Take sorrow. Is it not infinitely better to have loved and lost than never to have loved at all? Are there not many good moments in life which outweigh its greatest sorrows?

Take overpressure. Luther advised Melanchthon to stop managing the universe and let the Almighty do it; and Dr. Trumbull preached 'the duty of refusing to do good.'

Take the grief caused by others. One of the bravest women I know used in times of anxiety to gather her little children about her and say gayly, 'Now I will make some graham gems, and open some marmalade, and we will take a little comfort.' Solomon or Aristotle could have done no more.
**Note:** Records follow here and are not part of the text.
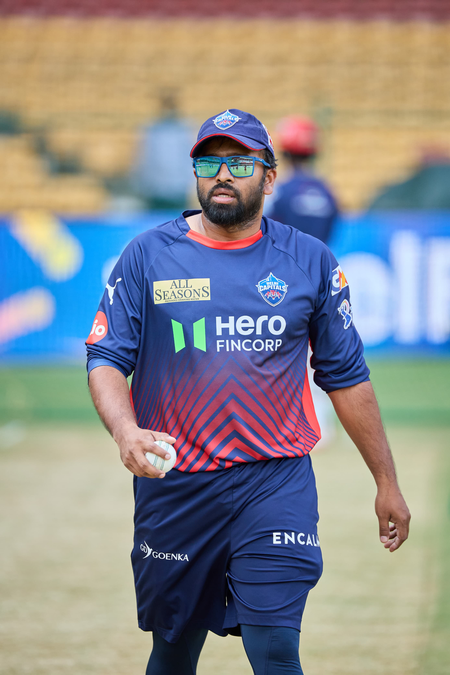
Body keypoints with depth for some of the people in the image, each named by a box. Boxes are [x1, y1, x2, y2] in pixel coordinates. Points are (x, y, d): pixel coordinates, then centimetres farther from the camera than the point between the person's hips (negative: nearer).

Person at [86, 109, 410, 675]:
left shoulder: (310, 262, 5)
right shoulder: (147, 255, 2)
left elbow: (346, 377, 10)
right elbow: (106, 357, -1)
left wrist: (386, 483, 10)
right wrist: (125, 431, -21)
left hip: (276, 484, -1)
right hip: (172, 485, 1)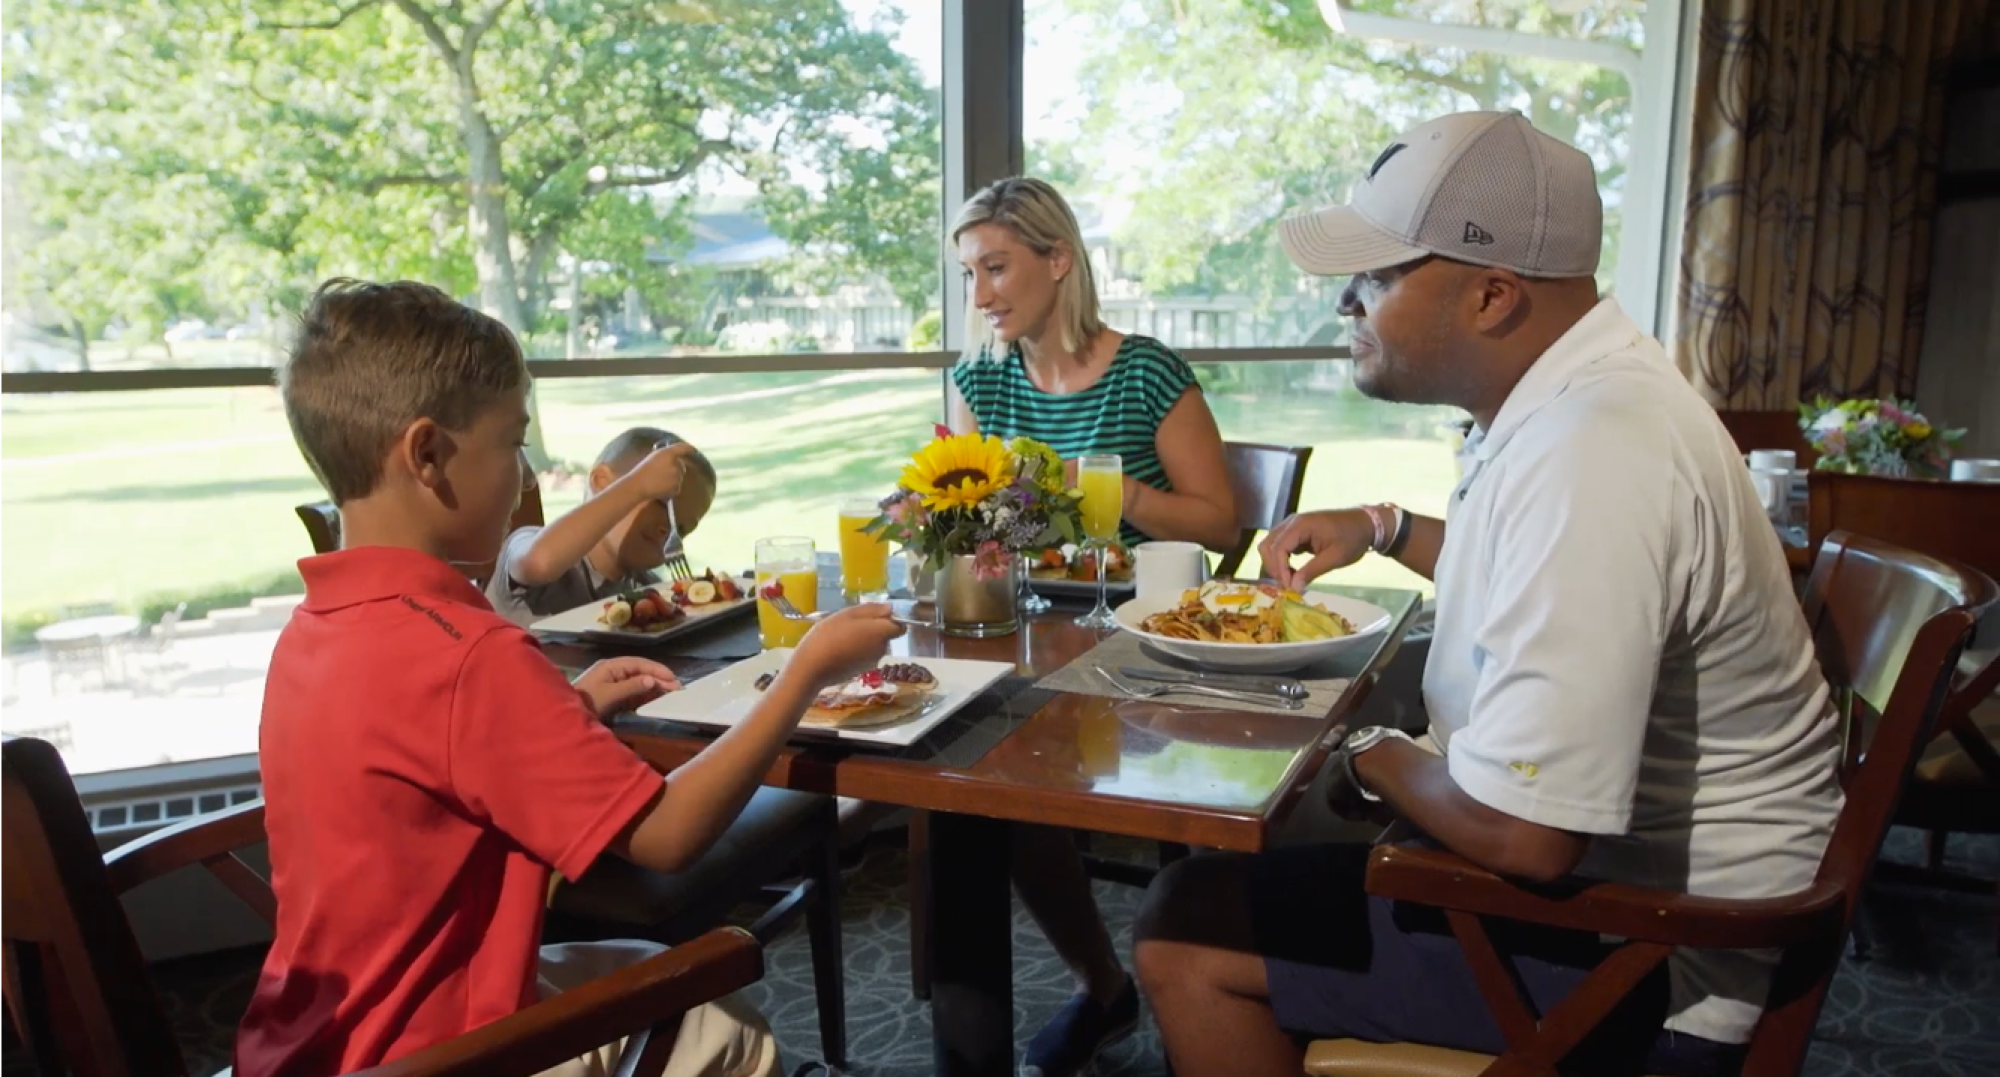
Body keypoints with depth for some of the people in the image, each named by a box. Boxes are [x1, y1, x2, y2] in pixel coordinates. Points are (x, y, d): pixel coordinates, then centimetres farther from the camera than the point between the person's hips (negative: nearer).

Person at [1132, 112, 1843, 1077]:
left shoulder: (1589, 454, -30)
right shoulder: (1580, 392, 3)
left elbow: (1519, 832, -33)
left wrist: (1372, 757, -12)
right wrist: (1385, 528, 12)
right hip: (1610, 853, 10)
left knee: (1186, 937, -10)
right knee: (1258, 860, 16)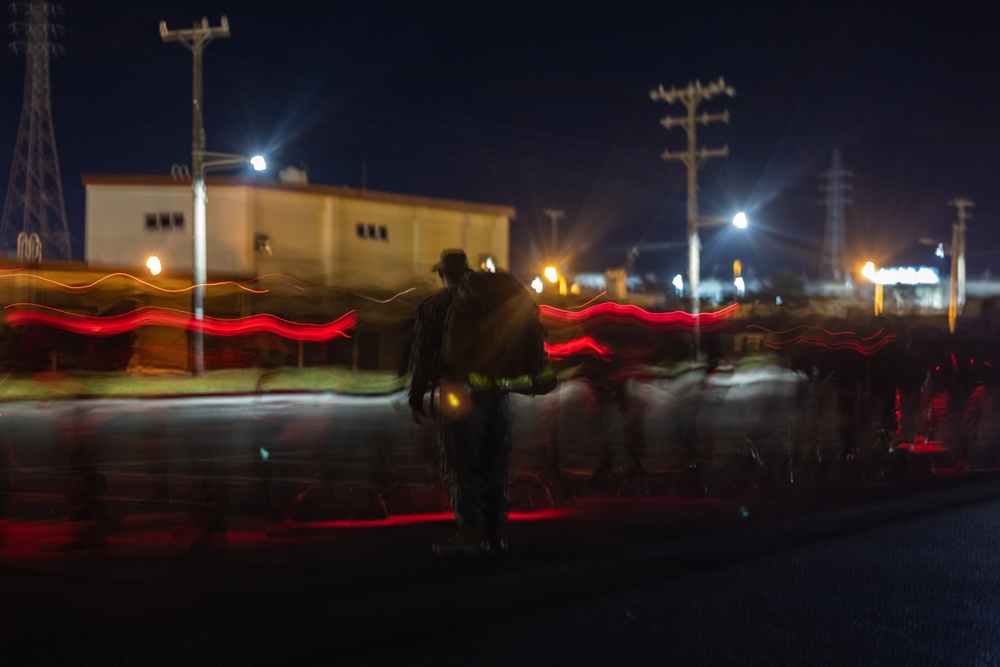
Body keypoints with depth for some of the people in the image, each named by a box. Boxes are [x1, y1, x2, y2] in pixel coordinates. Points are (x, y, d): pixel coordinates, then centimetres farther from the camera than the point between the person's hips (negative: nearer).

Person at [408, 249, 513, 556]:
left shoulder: (431, 308, -1)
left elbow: (423, 356, -4)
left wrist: (416, 398, 0)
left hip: (459, 395, -4)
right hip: (498, 393, 4)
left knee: (460, 465, -2)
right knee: (495, 466, 10)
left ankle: (471, 531, -9)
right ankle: (496, 532, 11)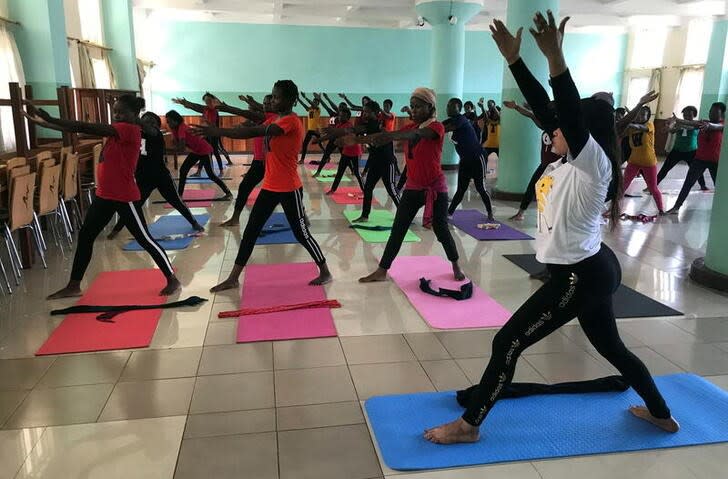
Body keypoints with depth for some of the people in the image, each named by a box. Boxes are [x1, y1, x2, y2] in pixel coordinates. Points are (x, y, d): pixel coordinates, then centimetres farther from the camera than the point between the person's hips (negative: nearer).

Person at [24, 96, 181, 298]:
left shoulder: (131, 130, -15)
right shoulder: (115, 131, 12)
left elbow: (89, 128, -21)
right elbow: (85, 129, 7)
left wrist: (50, 120, -20)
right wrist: (45, 121, -1)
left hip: (124, 197, -9)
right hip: (104, 195, 9)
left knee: (145, 239, -1)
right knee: (85, 236, 11)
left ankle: (172, 279, 12)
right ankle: (73, 286, 22)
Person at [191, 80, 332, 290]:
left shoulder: (291, 121, -18)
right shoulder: (274, 120, 13)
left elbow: (255, 132, -27)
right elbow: (253, 132, 5)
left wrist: (216, 131, -30)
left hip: (289, 189, -9)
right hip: (269, 187, 9)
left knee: (301, 234, 2)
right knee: (250, 231, 7)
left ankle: (325, 272, 21)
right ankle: (233, 279, 13)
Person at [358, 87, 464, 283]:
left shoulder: (437, 127, -13)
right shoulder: (411, 127, 9)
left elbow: (417, 134, -34)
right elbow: (390, 136, -2)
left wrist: (389, 136, -51)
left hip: (435, 188, -5)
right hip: (412, 187, 5)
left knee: (440, 229, 4)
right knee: (397, 229, 2)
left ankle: (456, 266, 27)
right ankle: (381, 271, 6)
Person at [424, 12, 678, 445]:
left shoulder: (594, 164, -18)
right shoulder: (572, 162, 5)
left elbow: (572, 115, -36)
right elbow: (543, 108, 3)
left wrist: (555, 57, -46)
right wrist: (513, 57, 0)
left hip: (580, 276, -10)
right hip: (593, 269, 10)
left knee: (507, 344, -4)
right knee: (612, 347, 25)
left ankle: (468, 426, 8)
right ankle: (662, 415, 44)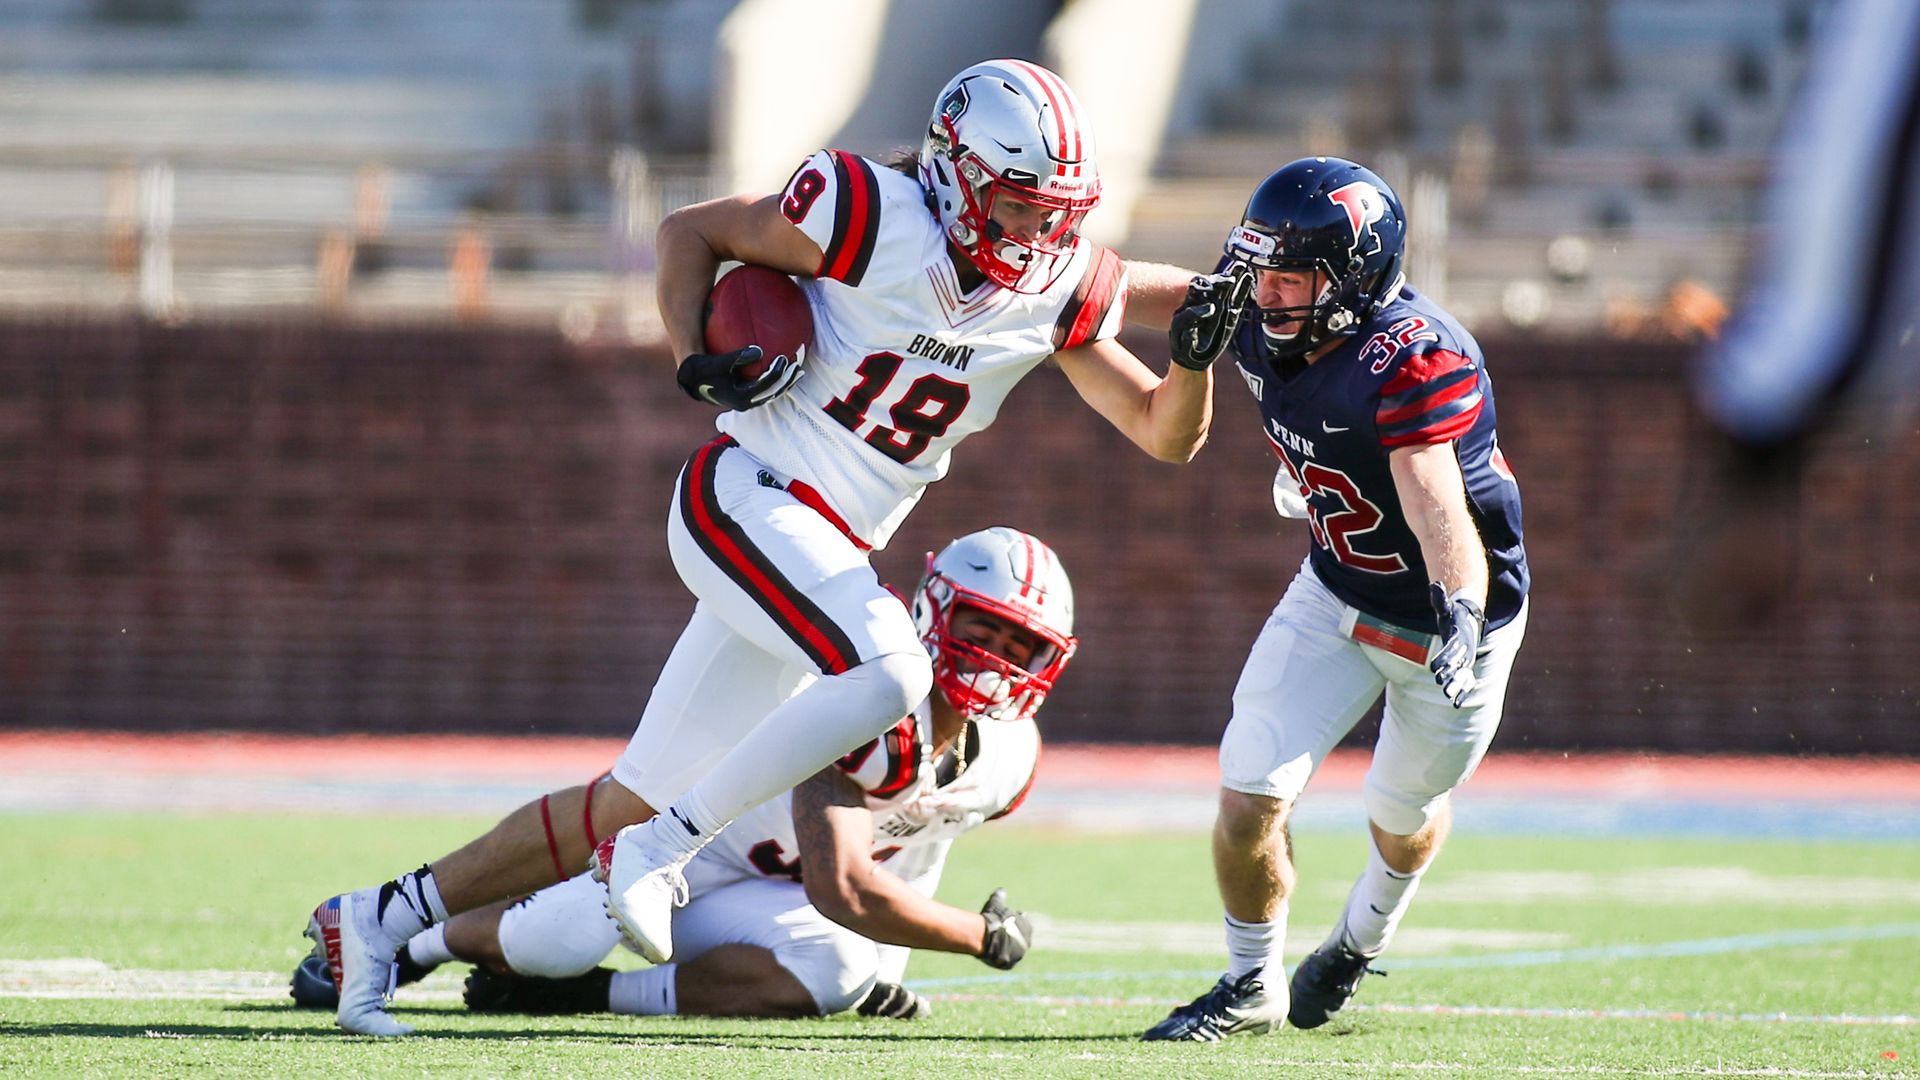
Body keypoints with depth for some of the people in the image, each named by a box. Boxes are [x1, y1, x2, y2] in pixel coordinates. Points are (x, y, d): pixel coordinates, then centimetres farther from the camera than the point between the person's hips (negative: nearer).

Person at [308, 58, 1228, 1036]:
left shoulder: (1058, 289, 3)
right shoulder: (874, 216, -13)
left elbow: (1167, 436, 7)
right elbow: (692, 231, 0)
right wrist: (695, 358, -14)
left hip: (831, 555, 7)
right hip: (747, 501, -7)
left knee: (629, 810, 7)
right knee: (888, 671, -32)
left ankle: (380, 919, 17)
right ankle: (658, 851, -20)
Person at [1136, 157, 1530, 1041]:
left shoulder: (1416, 362, -36)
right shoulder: (1260, 329, -16)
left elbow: (1439, 510, -47)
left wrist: (1461, 612, -62)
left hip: (1447, 613, -5)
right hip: (1335, 595, 5)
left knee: (1404, 818, 19)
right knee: (1248, 801, -6)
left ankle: (1359, 942, 53)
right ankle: (1252, 985, 19)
Take, for a smile's sake, the weather. It may be bad, but as we cannot change it, the thing is our attitude toward it; and as dark enshrouds us, 'The sun is set,' said Mr. Inglesant, cheerfully; 'but it will rise again. Let us go home.'

In such ways as these the right-minded person will meet his discontents face to face, and one by one eliminate them. He will also take stock of his assets. St. Teresa said that by thinking of heaven for a quarter of an hour every day one might hope to deserve it. Why do we not deliberately devote some minutes each day to saying to ourselves, 'I am tolerably well; I have food and shelter; everybody so far as I know respects me, and a few persons love me truly. I have books and a garden, the stars and the sea. I enjoy this and that, and before long the other. The thing so long dreaded has never come to pass. I will embark at any rate for the land of the Contented Heart.' Would not such a conscious recapitulation be an actual force building up this thing of which we talk?

Can content be conveyed? Can it be passed from one who has it to one who has it not—as one lamp lights another nor grows less? I wonder what would be the effect of a group of young women, lately conning over in college class—

With what I most enjoy contented least—

if they should resolve to stop all that, and, undeterred by others' estimate of values, be trustees of their own content, not suffering it to be contingent upon the manners and conduct of others? I believe that it would act like the magnet, which not only attracts the needle but infuses it with the power of drawing others. Great-heart so inspired the travelers that Christiana seized her viol and Mercy her lute, and, as they made sweet music, Ready-to-Halt took Despondency's daughter, Mrs. Much-Afraid, by the hand and together they went dancing down the road.